The twin storms cut off the coast in early December. Several towns flooded, and thousands of trees snapped.
Among them were many shore pines at Sunset Beach State Recreation Site, at the southern end of the Fort-to-Sea Trail. It’s a route from Fort Clatsop to the Pacific Ocean that members of the Lewis and Clark expedition may have used.
After the storms, the 6.5-mile trail was impassable.
Stein is the district manager of the Oregon Parks and Recreation Department. He hopes the trail will be reopened by Memorial Day, marked by completion of a shore-pine thinning project the storm started.
He says the pines are a transplanted forest meant to stabilize the dune, but it had not been properly thinned and was “well past maturity” when the storm hit.
“For a while I was afraid all the trees were going to die at once and we were going to have to call it Woodpecker State Park,” Stein said. “But, now, I think we’ll see more deer and elk, and we do see a lot of water fowl – ducks and geese.”
About 50 acres of the 120-acre stand was heavily damaged.

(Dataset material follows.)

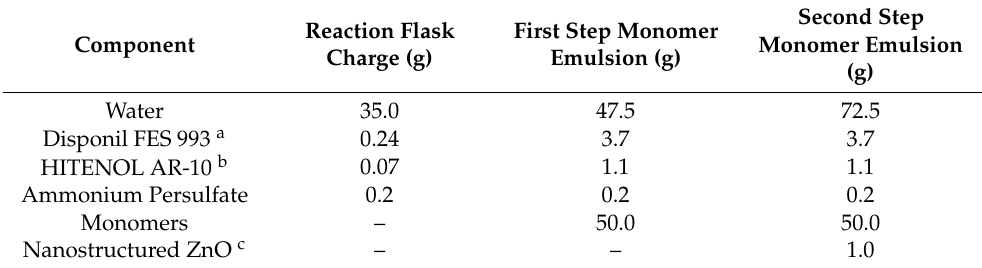
Table 3. Recipe for emulsion polymerization by using different surfactants and nanostructured ZnO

A cleanup is in its third week. Loggers are cutting trees that are snapped off, split along the trunk, have less than 50 percent canopy or are leaning dangerously toward established trails.
Stein said the cleanup is being done for “all the right reasons,” including keeping out disease, insect infestation and invasive species. He said the thinning and salvage operations also will guard against fire.
“Where there are trees down, you can see that there’s no understory,” said Stein. “So, we’re getting some sun where none was before.”
Stein said he believed the new exposure to sunlight would allow for volunteer growths of hemlock and spruce, as well as other plant species, to establish themselves over the next few years.